## What the exercise asks
Look through the data below, and copy each line that carries the word "wood".

___ Dataset entries

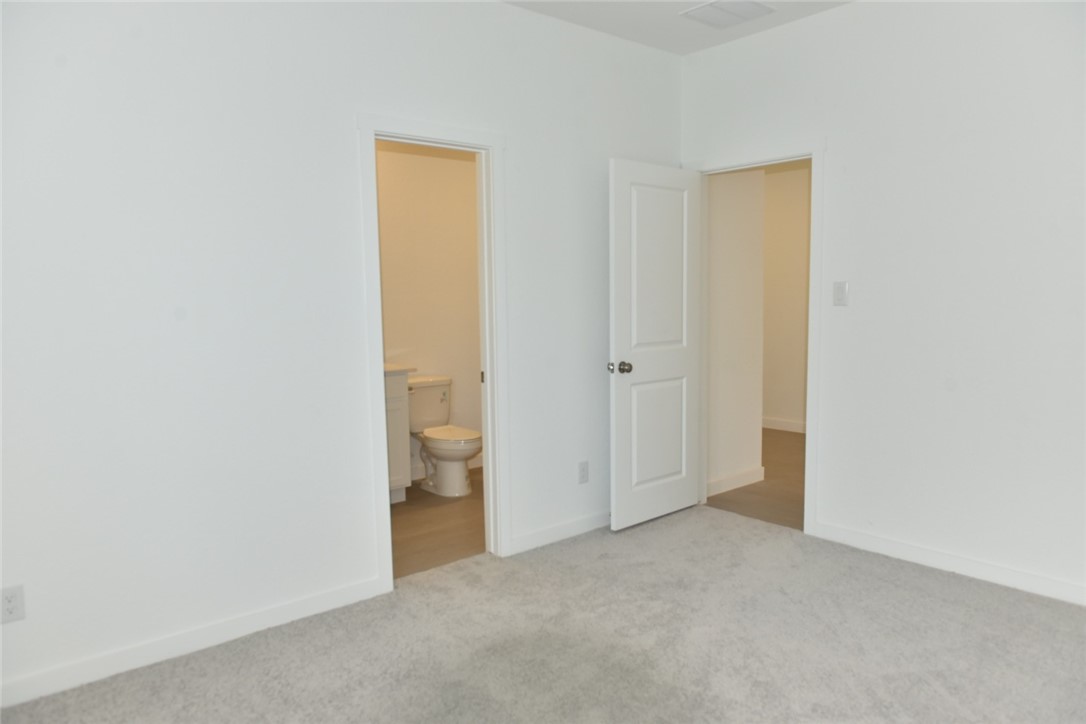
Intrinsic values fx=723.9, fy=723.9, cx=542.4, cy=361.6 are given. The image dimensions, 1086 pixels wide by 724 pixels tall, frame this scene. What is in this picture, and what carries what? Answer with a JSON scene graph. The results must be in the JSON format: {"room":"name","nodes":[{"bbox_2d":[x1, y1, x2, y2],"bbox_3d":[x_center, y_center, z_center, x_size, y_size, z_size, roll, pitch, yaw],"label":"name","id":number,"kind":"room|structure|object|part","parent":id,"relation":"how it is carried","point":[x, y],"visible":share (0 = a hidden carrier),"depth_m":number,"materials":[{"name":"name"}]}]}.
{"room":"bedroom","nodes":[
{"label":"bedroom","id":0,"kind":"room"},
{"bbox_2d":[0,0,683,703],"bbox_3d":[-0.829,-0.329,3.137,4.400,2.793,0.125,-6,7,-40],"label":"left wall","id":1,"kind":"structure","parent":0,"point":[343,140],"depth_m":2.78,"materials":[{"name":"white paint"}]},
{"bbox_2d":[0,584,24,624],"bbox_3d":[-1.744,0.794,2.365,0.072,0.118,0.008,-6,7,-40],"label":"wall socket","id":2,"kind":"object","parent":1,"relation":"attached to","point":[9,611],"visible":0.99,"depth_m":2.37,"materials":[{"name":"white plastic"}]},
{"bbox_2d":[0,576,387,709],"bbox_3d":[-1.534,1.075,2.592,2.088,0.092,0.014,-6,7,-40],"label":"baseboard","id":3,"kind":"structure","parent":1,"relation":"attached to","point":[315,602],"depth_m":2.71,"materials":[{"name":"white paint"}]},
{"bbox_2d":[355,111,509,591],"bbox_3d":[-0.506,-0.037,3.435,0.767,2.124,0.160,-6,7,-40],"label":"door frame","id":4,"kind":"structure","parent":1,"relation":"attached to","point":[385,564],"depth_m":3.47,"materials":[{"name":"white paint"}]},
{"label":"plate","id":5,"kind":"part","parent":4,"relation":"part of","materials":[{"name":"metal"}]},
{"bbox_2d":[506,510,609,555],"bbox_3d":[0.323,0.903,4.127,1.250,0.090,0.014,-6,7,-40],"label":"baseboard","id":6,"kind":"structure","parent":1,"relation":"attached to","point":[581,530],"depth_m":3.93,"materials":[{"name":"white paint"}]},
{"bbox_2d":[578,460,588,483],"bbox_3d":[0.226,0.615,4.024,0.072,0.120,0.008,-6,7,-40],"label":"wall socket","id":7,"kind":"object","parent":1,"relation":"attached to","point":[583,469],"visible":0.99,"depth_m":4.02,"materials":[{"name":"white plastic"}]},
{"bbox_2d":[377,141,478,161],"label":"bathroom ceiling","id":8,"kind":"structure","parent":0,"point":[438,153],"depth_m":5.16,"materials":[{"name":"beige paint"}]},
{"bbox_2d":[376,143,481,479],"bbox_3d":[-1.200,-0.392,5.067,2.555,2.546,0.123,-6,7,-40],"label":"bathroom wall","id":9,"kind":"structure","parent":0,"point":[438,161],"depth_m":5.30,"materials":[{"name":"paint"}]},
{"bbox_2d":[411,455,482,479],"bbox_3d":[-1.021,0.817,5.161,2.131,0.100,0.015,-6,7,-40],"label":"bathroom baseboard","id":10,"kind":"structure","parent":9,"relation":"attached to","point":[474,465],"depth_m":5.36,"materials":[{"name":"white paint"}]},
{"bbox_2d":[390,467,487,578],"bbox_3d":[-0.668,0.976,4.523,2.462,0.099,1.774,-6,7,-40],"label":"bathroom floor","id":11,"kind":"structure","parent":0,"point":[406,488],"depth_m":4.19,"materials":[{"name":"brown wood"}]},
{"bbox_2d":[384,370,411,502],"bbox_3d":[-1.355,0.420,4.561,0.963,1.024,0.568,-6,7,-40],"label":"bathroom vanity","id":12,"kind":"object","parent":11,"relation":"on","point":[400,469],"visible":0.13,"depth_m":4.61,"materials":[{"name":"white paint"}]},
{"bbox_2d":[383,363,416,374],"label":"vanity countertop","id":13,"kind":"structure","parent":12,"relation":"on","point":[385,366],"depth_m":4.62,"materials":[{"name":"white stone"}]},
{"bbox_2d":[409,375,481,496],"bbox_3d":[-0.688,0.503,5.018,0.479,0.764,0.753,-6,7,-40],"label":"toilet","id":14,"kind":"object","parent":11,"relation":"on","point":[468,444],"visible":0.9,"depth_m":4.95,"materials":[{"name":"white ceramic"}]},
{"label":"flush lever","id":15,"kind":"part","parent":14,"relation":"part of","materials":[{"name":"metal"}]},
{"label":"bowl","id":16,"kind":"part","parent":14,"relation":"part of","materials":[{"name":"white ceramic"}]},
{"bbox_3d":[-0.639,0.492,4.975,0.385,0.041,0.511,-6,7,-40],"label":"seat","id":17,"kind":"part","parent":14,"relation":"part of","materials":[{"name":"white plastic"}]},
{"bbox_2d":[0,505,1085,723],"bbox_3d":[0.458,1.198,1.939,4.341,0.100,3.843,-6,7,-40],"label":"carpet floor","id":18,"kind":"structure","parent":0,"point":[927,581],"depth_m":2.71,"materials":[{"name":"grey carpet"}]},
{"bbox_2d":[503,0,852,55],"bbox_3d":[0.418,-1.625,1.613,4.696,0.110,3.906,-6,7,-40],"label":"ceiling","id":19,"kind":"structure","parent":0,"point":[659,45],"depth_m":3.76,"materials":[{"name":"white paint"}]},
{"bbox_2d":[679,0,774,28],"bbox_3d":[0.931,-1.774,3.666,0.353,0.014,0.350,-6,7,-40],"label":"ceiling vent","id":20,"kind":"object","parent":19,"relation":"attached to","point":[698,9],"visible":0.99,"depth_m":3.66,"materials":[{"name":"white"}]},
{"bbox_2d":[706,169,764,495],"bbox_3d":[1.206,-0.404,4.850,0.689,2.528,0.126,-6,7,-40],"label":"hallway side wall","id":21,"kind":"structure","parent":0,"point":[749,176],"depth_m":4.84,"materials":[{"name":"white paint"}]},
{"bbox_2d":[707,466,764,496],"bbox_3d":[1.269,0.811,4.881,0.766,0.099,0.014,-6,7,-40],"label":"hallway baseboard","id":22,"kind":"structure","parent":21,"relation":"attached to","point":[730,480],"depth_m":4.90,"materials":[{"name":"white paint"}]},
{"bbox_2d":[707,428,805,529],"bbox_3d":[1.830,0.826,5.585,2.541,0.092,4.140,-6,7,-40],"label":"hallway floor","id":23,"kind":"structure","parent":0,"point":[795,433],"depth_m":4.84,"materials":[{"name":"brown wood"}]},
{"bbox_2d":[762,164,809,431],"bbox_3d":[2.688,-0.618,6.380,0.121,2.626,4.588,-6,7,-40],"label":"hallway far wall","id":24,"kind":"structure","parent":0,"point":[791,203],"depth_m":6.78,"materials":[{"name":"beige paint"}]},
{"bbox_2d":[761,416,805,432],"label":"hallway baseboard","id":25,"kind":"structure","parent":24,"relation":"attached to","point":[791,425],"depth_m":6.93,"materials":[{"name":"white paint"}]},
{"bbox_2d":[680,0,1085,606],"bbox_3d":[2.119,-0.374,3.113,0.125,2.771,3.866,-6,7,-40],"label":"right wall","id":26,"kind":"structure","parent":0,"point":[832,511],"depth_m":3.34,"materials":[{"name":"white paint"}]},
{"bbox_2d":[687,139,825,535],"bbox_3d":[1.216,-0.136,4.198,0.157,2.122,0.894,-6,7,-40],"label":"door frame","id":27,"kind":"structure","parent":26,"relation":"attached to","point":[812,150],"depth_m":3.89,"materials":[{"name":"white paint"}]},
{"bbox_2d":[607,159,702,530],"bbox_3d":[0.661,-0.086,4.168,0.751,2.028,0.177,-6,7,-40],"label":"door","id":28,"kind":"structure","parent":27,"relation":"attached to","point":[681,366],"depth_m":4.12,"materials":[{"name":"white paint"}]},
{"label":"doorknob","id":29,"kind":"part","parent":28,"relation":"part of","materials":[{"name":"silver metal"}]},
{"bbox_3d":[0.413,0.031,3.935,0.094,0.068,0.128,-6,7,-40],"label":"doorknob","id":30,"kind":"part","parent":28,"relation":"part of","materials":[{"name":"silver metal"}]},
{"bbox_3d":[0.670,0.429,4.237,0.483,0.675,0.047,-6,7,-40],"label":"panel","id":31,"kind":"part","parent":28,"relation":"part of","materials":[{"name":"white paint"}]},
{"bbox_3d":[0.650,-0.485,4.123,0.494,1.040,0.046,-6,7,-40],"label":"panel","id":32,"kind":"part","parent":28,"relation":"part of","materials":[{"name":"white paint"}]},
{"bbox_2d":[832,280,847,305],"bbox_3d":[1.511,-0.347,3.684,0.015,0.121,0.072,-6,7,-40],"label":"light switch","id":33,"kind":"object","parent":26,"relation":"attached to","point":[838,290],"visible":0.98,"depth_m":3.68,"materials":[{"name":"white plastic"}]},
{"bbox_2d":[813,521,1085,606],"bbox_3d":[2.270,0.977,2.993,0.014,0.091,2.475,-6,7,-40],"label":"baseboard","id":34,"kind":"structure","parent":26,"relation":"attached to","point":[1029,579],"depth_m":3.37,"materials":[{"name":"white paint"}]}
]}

______

## Response area
{"bbox_2d":[390,467,487,578],"bbox_3d":[-0.668,0.976,4.523,2.462,0.099,1.774,-6,7,-40],"label":"bathroom floor","id":11,"kind":"structure","parent":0,"point":[406,488],"depth_m":4.19,"materials":[{"name":"brown wood"}]},
{"bbox_2d":[707,428,805,529],"bbox_3d":[1.830,0.826,5.585,2.541,0.092,4.140,-6,7,-40],"label":"hallway floor","id":23,"kind":"structure","parent":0,"point":[795,433],"depth_m":4.84,"materials":[{"name":"brown wood"}]},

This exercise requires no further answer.